Introduction: 13C-urea breath test (UBT) is a non-invasive test for detecting active H. pylori
infection. Previous studies showed a correlation of delta over baseline (DOB) values with bacterial
load, mucosal inflammation and successful eradication. Gender has been shown to affect DOB in
children. Aim of our study was to verify whether gender or ethnicity affects DOB in adults.
Patients and Methods: We retrospectively analyzed data of 2922 patients (1024M/1898F mean age
47±15 years) that underwent UBT in our outpatient unit, from October 2015 to October 2016. Patients
were divided based on gender and ethnicity; mean DOB values were then compared.
Results: 686 pts (23.4%, 258M/428F, mean age 45±17 years) of 2922 pts showed a positive UBT.
Prevalence of H. pylori infection was significantly higher in males compared to females (29% vs 22%;
p=0,03). Females showed a significant higher mean DOB (34±25 vs 27,6±22; p=0,008). A total of
2922 UBT were performed during the study period (F:1898, 65%; M: 1024 35%).

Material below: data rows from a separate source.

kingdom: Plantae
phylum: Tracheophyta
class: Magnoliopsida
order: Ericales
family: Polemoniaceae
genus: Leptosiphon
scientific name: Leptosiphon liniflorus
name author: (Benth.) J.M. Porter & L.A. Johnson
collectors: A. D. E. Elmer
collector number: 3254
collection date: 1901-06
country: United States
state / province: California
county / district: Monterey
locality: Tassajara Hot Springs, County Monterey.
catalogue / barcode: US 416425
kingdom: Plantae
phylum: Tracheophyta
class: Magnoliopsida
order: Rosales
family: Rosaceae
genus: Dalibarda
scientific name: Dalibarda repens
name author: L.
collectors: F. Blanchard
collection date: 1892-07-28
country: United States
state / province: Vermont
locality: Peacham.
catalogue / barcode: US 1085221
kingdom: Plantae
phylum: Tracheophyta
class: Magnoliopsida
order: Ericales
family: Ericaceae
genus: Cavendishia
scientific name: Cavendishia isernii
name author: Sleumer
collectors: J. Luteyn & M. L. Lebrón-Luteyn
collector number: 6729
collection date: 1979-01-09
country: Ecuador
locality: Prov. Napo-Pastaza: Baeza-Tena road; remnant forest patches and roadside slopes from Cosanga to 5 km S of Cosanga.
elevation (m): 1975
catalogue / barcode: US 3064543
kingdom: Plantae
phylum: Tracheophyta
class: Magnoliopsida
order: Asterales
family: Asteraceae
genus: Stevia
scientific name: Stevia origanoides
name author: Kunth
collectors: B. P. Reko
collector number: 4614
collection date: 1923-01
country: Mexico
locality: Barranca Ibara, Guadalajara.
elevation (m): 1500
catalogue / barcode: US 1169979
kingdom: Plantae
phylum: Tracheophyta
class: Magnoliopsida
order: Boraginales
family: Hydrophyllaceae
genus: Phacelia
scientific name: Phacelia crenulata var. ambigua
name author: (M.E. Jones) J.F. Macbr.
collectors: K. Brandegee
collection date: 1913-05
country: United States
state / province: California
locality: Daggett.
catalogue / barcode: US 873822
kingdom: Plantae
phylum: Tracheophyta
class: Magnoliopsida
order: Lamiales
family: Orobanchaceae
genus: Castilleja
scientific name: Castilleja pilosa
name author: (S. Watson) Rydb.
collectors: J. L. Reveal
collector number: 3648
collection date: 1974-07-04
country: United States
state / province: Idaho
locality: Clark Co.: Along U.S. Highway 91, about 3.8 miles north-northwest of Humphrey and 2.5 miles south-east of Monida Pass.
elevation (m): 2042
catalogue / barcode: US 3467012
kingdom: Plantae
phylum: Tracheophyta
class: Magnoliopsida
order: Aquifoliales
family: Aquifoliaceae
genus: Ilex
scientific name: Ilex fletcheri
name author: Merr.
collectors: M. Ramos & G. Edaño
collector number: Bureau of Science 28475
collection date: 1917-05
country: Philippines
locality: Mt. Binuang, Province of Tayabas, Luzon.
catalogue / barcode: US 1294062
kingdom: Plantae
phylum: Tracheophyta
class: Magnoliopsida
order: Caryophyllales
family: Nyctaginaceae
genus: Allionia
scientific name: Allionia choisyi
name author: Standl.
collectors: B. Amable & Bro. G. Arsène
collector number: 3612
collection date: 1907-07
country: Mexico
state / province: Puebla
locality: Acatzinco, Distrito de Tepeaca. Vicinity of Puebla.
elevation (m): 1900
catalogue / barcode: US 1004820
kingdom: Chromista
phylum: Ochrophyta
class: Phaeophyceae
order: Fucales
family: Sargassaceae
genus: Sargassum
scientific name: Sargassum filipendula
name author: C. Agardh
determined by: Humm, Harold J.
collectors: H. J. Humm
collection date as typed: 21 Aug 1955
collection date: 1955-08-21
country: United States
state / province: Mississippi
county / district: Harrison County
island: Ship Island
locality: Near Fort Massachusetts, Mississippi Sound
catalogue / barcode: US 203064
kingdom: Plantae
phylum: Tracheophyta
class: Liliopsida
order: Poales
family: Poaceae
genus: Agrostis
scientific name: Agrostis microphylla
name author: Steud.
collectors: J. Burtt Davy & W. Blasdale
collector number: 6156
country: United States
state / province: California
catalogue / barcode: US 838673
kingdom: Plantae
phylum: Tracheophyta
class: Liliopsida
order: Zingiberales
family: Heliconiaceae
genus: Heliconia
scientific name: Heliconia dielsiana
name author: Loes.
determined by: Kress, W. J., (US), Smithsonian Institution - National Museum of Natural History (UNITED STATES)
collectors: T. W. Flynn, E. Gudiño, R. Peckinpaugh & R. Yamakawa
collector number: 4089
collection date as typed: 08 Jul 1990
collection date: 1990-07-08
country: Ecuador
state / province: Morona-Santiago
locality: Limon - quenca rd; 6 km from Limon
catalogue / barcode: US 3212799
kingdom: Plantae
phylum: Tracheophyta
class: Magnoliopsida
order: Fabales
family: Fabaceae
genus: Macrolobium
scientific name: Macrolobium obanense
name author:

The prevalence of H. pylori infection is 32% in those from Eastern Countries, 28% in those from
South America and 40% in both those coming from Africa and Asia. We found significantly lower
DOB values in Italians compared to non-Italian (mean DOB 36±27 vs 69±32; p<0.0001).
Conclusion: Our study showed that in our geographic area, prevalence H. pylori infection is higher in
males. Moreover, it demonstrates for the first time in our geographic area that adult females show a
significantly higher DOB compared to males (p=0,008). Whether this effect may be due to hormonal
differences, able to influence gastric emptying, bacterial load, or even the production of urease by H.
pylori, merits further investigation.